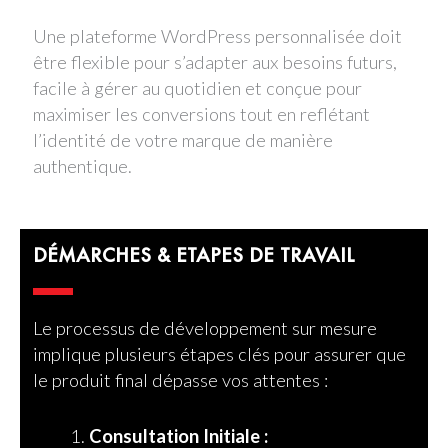
Une plateforme WordPress personnalisée doit
être flexible pour s’adapter aux besoins futurs,
facile à gérer au quotidien et conçue pour
maximiser les conversions tout en reflétant
l’identité de votre marque de manière
authentique.
DÉMARCHES & ETAPES DE TRAVAIL
Le processus de développement sur mesure
implique plusieurs étapes clés pour assurer que
le produit final dépasse vos attentes :
Consultation Initiale :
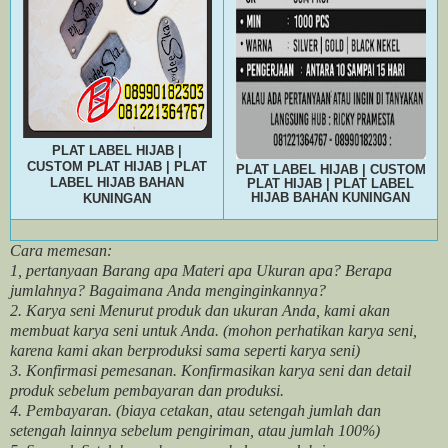
PLAT LABEL HIJAB |
CUSTOM PLAT HIJAB | PLAT
PLAT LABEL HIJAB | CUSTOM
LABEL HIJAB BAHAN
PLAT HIJAB | PLAT LABEL
HIJAB BAHAN KUNINGAN
KUNINGAN
Cara memesan:
1, pertanyaan Barang apa Materi apa Ukuran apa? Berapa
jumlahnya? Bagaimana Anda menginginkannya?
2. Karya seni Menurut produk dan ukuran Anda, kami akan
membuat karya seni untuk Anda. (mohon perhatikan karya seni,
karena kami akan berproduksi sama seperti karya seni)
3. Konfirmasi pemesanan. Konfirmasikan karya seni dan detail
produk sebelum pembayaran dan produksi.
4. Pembayaran. (biaya cetakan, atau setengah jumlah dan
setengah lainnya sebelum pengiriman, atau jumlah 100%)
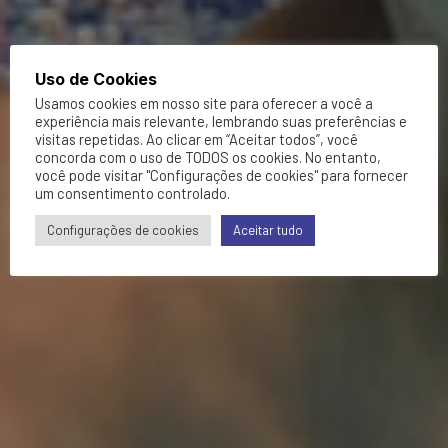
Uso de Cookies
Usamos cookies em nosso site para oferecer a você a
experiência mais relevante, lembrando suas preferências e
visitas repetidas. Ao clicar em “Aceitar todos”, você
concorda com o uso de TODOS os cookies. No entanto,
você pode visitar "Configurações de cookies" para fornecer
um consentimento controlado.
Configurações de cookies
Aceitar tudo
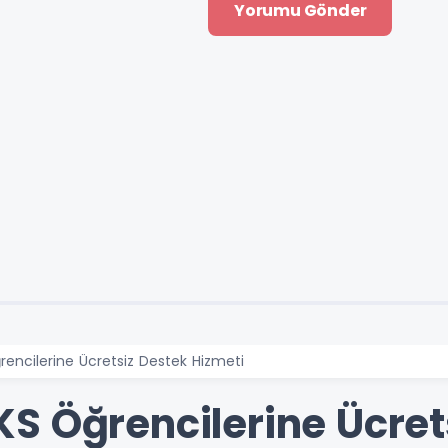
encilerine Ücretsiz Destek Hizmeti
S Öğrencilerine Ücret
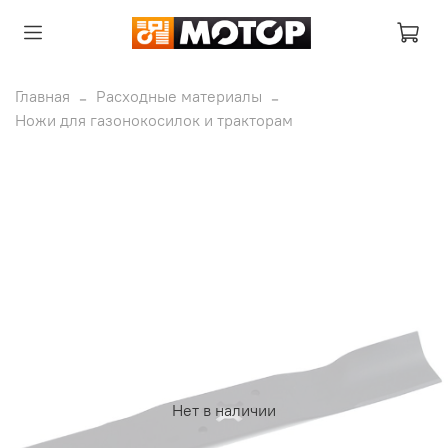
Главная
Расходные материалы
Ножи для газонокосилок и тракторам
Нет в наличии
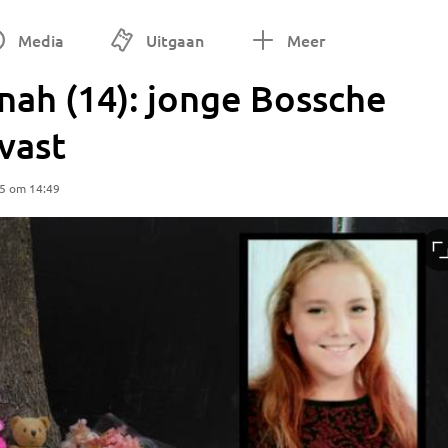
Media
Uitgaan
Meer
ah (14): jonge Bossche
vast
25 om 14:49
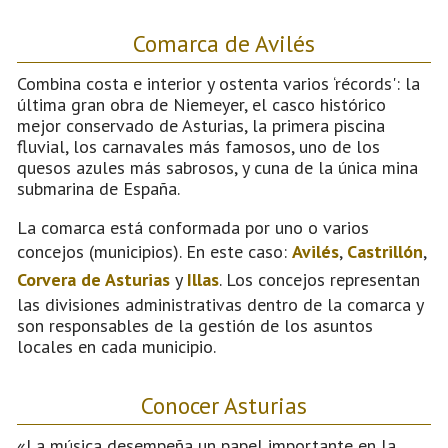
Comarca de Avilés
Combina costa e interior y ostenta varios ‘récords': la
última gran obra de Niemeyer, el casco histórico
mejor conservado de Asturias, la primera piscina
fluvial, los carnavales más famosos, uno de los
quesos azules más sabrosos, y cuna de la única mina
submarina de España.
La comarca está conformada por uno o varios
concejos (municipios). En este caso:
Avilés
,
Castrillón
,
Corvera de Asturias
y
Illas
. Los concejos representan
las divisiones administrativas dentro de la comarca y
son responsables de la gestión de los asuntos
locales en cada municipio.
Conocer Asturias
«La música desempeña un papel importante en la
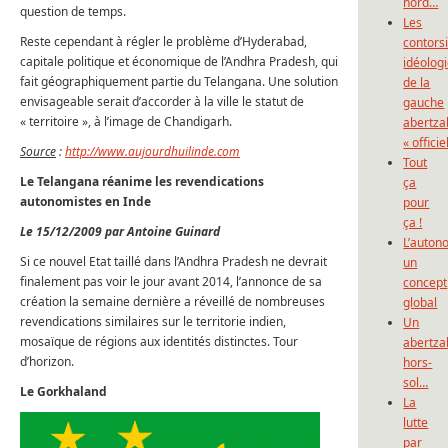
nord…
question de temps.
Les
Reste cependant à régler le problème d’Hyderabad,
contors
capitale politique et économique de l’Andhra Pradesh, qui
idéolog
fait géographiquement partie du Telangana. Une solution
de la
envisageable serait d’accorder à la ville le statut de
gauche
« territoire », à l’image de Chandigarh.
abertza
« officie
Source
:
http://www.aujourdhuilinde.com
Tout
Le Telangana réanime les revendications
ça
autonomistes en Inde
pour
ça !
Le 15/12/2009 par Antoine Guinard
L’auton
Si ce nouvel Etat taillé dans l’Andhra Pradesh ne devrait
un
finalement pas voir le jour avant 2014, l’annonce de sa
concept
création la semaine dernière a réveillé de nombreuses
global
revendications similaires sur le territorie indien,
Un
mosaïque de régions aux identités distinctes. Tour
abertza
d’horizon.
hors-
sol…
Le Gorkhaland
La
lutte
par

### Written task
Please restate the whole listing exactly, without any of its pictures.

### Answer to the exercise
Une plateforme WordPress personnalisée doit
être flexible pour s’adapter aux besoins futurs,
facile à gérer au quotidien et conçue pour
maximiser les conversions tout en reflétant
l’identité de votre marque de manière
authentique.
DÉMARCHES & ETAPES DE TRAVAIL
Le processus de développement sur mesure
implique plusieurs étapes clés pour assurer que
le produit final dépasse vos attentes :
Consultation Initiale :
PLAT LABEL HIJAB |
CUSTOM PLAT HIJAB | PLAT
PLAT LABEL HIJAB | CUSTOM
LABEL HIJAB BAHAN
PLAT HIJAB | PLAT LABEL
HIJAB BAHAN KUNINGAN
KUNINGAN
Cara memesan:
1, pertanyaan Barang apa Materi apa Ukuran apa? Berapa
jumlahnya? Bagaimana Anda menginginkannya?
2. Karya seni Menurut produk dan ukuran Anda, kami akan
membuat karya seni untuk Anda. (mohon perhatikan karya seni,
karena kami akan berproduksi sama seperti karya seni)
3. Konfirmasi pemesanan. Konfirmasikan karya seni dan detail
produk sebelum pembayaran dan produksi.
4. Pembayaran. (biaya cetakan, atau setengah jumlah dan
setengah lainnya sebelum pengiriman, atau jumlah 100%)
Uso de Cookies
Usamos cookies em nosso site para oferecer a você a
experiência mais relevante, lembrando suas preferências e
visitas repetidas. Ao clicar em “Aceitar todos”, você
concorda com o uso de TODOS os cookies. No entanto,
você pode visitar "Configurações de cookies" para fornecer
um consentimento controlado.
Configurações de cookies
Aceitar tudo
encilerine Ücretsiz Destek Hizmeti
S Öğrencilerine Ücret
Главная
Расходные материалы
Ножи для газонокосилок и тракторам
Нет в наличии
Media
Uitgaan
Meer
ah (14): jonge Bossche
vast
25 om 14:49
Comarca de Avilés
Combina costa e interior y ostenta varios ‘récords': la
última gran obra de Niemeyer, el casco histórico
mejor conservado de Asturias, la primera piscina
fluvial, los carnavales más famosos, uno de los
quesos azules más sabrosos, y cuna de la única mina
submarina de España.
La comarca está conformada por uno o varios
concejos (municipios). En este caso:
Avilés
,
Castrillón
,
Corvera de Asturias
y
Illas
. Los concejos representan
las divisiones administrativas dentro de la comarca y
son responsables de la gestión de los asuntos
locales en cada municipio.
Conocer Asturias
«La música desempeña un papel importante en la
nord…
question de temps.
Les
Reste cependant à régler le problème d’Hyderabad,
contors
capitale politique et économique de l’Andhra Pradesh, qui
idéolog
fait géographiquement partie du Telangana. Une solution
de la
envisageable serait d’accorder à la ville le statut de
gauche
« territoire », à l’image de Chandigarh.
abertza
« officie
Source
:
http://www.aujourdhuilinde.com
Tout
Le Telangana réanime les revendications
ça
autonomistes en Inde
pour
ça !
Le 15/12/2009 par Antoine Guinard
L’auton
Si ce nouvel Etat taillé dans l’Andhra Pradesh ne devrait
un
finalement pas voir le jour avant 2014, l’annonce de sa
concept
création la semaine dernière a réveillé de nombreuses
global
revendications similaires sur le territorie indien,
Un
mosaïque de régions aux identités distinctes. Tour
abertza
d’horizon.
hors-
sol…
Le Gorkhaland
La
lutte
par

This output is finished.